The flowers are bright yellow, cup-shaped, solitary, produced in leaf axils from June to August in native habitats. Fruits are explosive capsules. The flower measures 50 mm across.

==Taxonomy==
It was first described as Jussiaea sedioides by Aimé Bonpland in 1805. It was placed into the genus Ludwigia as Ludwigia sedioides by Hiroshi Hara in 1953.
===Etymology===
The genus Ludwigia was named after German botanist and professor of medicine, Christian Gottlieb Ludwig. Ludwig corresponded with Carl Linnaeus about plant classifications, and Linnaeus dedicated the genus Ludwigia in honor of Ludwig. The species epithet sedioides means 'resembling sedum', a reference to the leaves which resemble those of certain Sedum species in terms of appearance and color changes under strong light.
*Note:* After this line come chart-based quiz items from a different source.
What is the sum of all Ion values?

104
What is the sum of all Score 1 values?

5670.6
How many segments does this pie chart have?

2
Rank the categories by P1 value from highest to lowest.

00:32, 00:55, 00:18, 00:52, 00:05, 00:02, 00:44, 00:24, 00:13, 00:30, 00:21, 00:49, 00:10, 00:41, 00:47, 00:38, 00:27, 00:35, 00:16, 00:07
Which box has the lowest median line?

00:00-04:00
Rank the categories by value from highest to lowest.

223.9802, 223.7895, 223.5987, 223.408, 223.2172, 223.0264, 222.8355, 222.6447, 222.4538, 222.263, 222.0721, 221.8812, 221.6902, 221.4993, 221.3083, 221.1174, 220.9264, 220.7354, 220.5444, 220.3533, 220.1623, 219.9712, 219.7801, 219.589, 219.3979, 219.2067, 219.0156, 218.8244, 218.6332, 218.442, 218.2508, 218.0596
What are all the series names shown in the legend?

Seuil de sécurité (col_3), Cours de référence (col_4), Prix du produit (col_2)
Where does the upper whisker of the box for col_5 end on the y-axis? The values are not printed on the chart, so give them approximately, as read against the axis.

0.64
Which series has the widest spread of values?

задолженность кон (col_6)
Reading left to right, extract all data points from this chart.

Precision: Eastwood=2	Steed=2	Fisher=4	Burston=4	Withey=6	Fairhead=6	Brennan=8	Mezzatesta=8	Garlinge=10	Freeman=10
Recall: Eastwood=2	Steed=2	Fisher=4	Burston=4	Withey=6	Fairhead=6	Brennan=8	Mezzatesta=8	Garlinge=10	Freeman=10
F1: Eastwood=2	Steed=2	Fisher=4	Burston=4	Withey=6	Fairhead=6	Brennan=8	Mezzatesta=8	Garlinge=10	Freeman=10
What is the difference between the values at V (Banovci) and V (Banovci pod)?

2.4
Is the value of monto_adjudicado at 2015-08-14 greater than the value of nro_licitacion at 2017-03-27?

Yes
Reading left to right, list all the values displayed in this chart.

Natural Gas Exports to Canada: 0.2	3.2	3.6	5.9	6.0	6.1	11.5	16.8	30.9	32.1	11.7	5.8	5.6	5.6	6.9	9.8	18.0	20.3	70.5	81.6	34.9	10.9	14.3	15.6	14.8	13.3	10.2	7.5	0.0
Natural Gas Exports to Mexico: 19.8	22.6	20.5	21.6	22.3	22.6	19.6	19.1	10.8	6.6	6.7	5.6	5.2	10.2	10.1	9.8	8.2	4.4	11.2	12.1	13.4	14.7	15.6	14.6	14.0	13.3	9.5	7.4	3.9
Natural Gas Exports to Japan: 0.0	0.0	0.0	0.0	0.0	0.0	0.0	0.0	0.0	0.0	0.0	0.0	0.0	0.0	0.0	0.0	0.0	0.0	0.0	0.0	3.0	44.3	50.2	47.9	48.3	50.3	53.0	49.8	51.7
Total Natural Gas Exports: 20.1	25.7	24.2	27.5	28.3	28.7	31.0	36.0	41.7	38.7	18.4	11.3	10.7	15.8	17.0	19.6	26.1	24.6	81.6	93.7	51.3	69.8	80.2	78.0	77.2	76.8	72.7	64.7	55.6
==Distribution and habitat==
The majority of Ludwigia sedioides are found in subtropical America. Mosaic plant is native to Central America and South America, primarily Venezuela, Panama, Colombia, and Brazil. Due to its rapid growth, efficient mode of reproduction, and aggressive nature, it has been identified as a potentially invasive plant in Sri Lanka. In the future, it may pose a threat to Sri Lanka's biodiversity.

==Use==
Ludwigia sedioides is an ornamental plant. Hence, apart from its natural habitat, it finds its uses in personal (artificial) ponds and aquariums. Though use in the aquarium is somewhat complicated as the need for sunlight and nutrient matters. This plant is suitable for ponds or containers with 30-60 cm depth. The plant needs to be rooted in the substrate below the water surface.